Using the material below, work out how many lines contain the word "призову". Reply with the number and nothing more.

--- Records for the exercise ---
*** Block opens ***
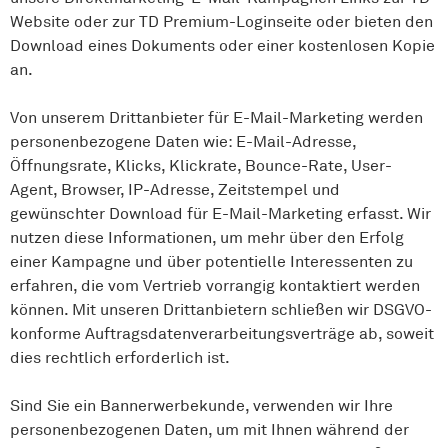
Website oder zur TD Premium-Loginseite oder bieten den
Download eines Dokuments oder einer kostenlosen Kopie
an.
Von unserem Drittanbieter für E-Mail-Marketing werden
personenbezogene Daten wie: E-Mail-Adresse,
Öffnungsrate, Klicks, Klickrate, Bounce-Rate, User-
Agent, Browser, IP-Adresse, Zeitstempel und
gewünschter Download für E-Mail-Marketing erfasst. Wir
nutzen diese Informationen, um mehr über den Erfolg
einer Kampagne und über potentielle Interessenten zu
erfahren, die vom Vertrieb vorrangig kontaktiert werden
können. Mit unseren Drittanbietern schließen wir DSGVO-
konforme Auftragsdatenverarbeitungsverträge ab, soweit
dies rechtlich erforderlich ist.
Sind Sie ein Bannerwerbekunde, verwenden wir Ihre
personenbezogenen Daten, um mit Ihnen während der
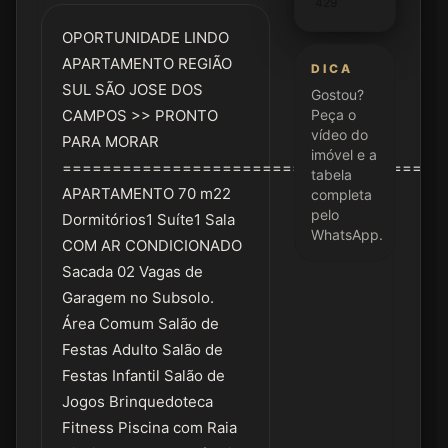
429
OPORTUNIDADE LINDO
APARTAMENTO REGIÃO
DICA
SUL SÃO JOSE DOS
Gostou?
CAMPOS >> PRONTO
Peça o
vídeo do
PARA MORAR
imóvel e a
======================================
tabela
APARTAMENTO 70 m22
completa
pelo
Dormitórios1 Suíte1 Sala
WhatsApp.
COM AR CONDICIONADO
Sacada 02 Vagas de
Garagem no Subsolo.
Área Comum Salão de
Festas Adulto Salão de
Festas Infantil Salão de
Jogos Brinquedoteca
Fitness Piscina com Raia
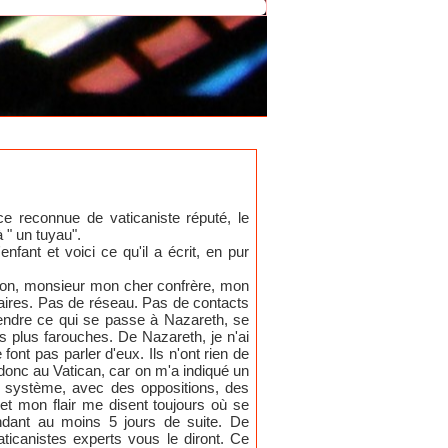
e reconnue de vaticaniste réputé, le
à " un tuyau".
nfant et voici ce qu'il a écrit, en pur
. Non, monsieur mon cher confrère, mon
naires. Pas de réseau. Pas de contacts
prendre ce qui se passe à Nazareth, se
 plus farouches. De Nazareth, je n'ai
font pas parler d'eux. Ils n'ont rien de
e donc au Vatican, car on m'a indiqué un
du système, avec des oppositions, des
t mon flair me disent toujours où se
endant au moins 5 jours de suite. De
vaticanistes experts vous le diront. Ce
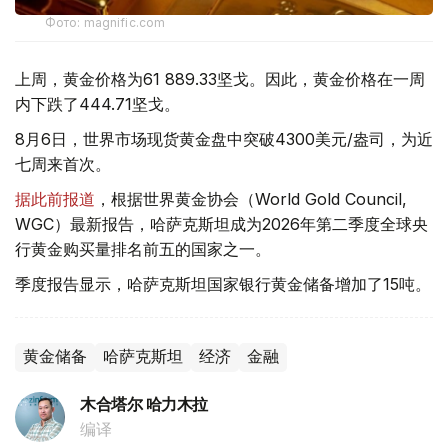
Фото: magnific.com
上周，黄金价格为61 889.33坚戈。因此，黄金价格在一周
内下跌了444.71坚戈。
8月6日，世界市场现货黄金盘中突破4300美元/盎司，为近
七周来首次。
据此前报道
，根据世界黄金协会（World Gold Council,
WGC）最新报告，哈萨克斯坦成为2026年第二季度全球央
行黄金购买量排名前五的国家之一。
季度报告显示，哈萨克斯坦国家银行黄金储备增加了15吨。
黄金储备
哈萨克斯坦
经济
金融
木合塔尔 哈力木拉
编译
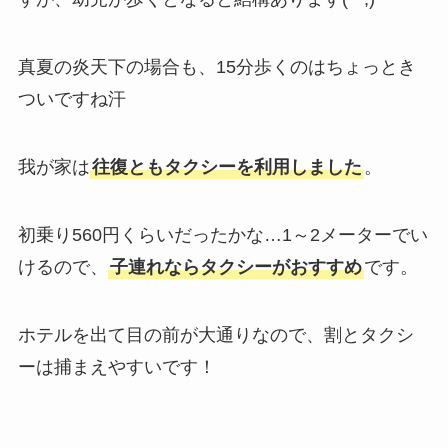
真夏の炎天下の場合も、15分歩くのはちょっとき
ついですね汗
我が家は
往復ともタクシーを利用しました
。
初乗り560円くらいだったかな…1～2メーターでい
けるので、
子連れならタクシーがおすすめ
です。
ホテルを出て目の前が大通りなので、割とタクシ
ーは捕まえやすいです！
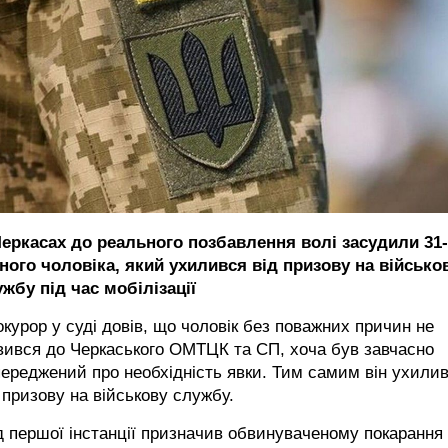
Черкасах до реального позбавлення волі засудили 31-
чного чоловіка, який ухилився від призову на військо
жбу під час мобілізації
курор у суді довів, що чоловік без поважних причин не
вився до Черкаського ОМТЦК та СП, хоча був завчасно
ереджений про необхідність явки. Тим самим він ухили
 призову на військову службу.
 першої інстанції призначив обвинуваченому покарання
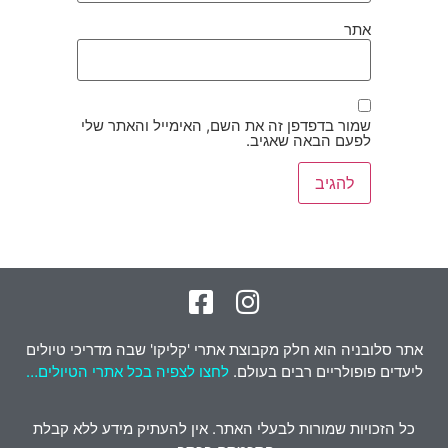
אתר
שמור בדפדפן זה את השם, האימייל והאתר שלי
לפעם הבאה שאגיב.
אתר סלובניה הוא חלק מקבוצת אתרי 'קליקו' שבה מדריכי טיולים
ליעדים פופולריים רבים בעולם.
לחצו לצפיה בכל אתרי הטיולים…
כל הזכויות שמורות לבעלי האתר. אין להעתיק מידע ללא קבלת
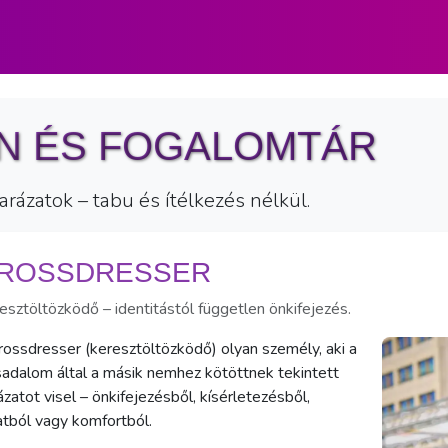
ON ÉS FOGALOMTÁR
arázatok – tabu és ítélkezés nélkül.
ROSSDRESSER
esztöltözködő – identitástól független önkifejezés.
rossdresser (keresztöltözködő) olyan személy, aki a
sadalom által a másik nemhez kötöttnek tekintett
ázatot visel – önkifejezésből, kísérletezésből,
atból vagy komfortból.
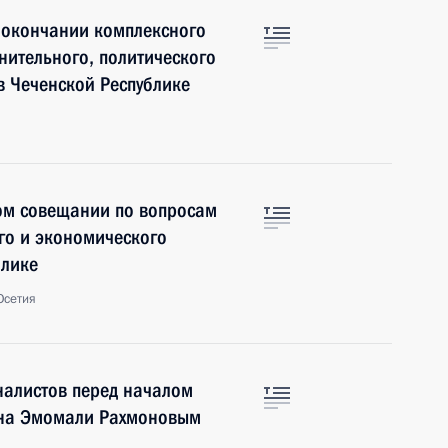
 окончании комплексного
ительного, политического
в Чеченской Республике
ном совещании по вопросам
го и экономического
блике
Осетия
налистов перед началом
ана Эмомали Рахмоновым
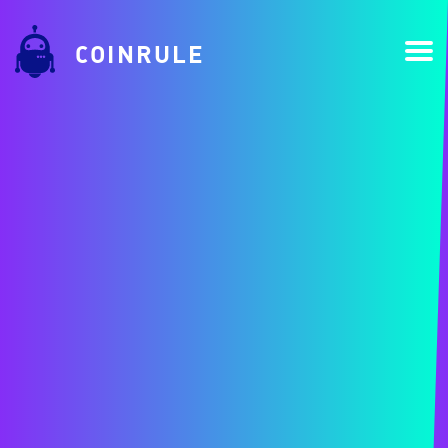
COINRULE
*** Block closes ***
--- Answer to the problem ---
2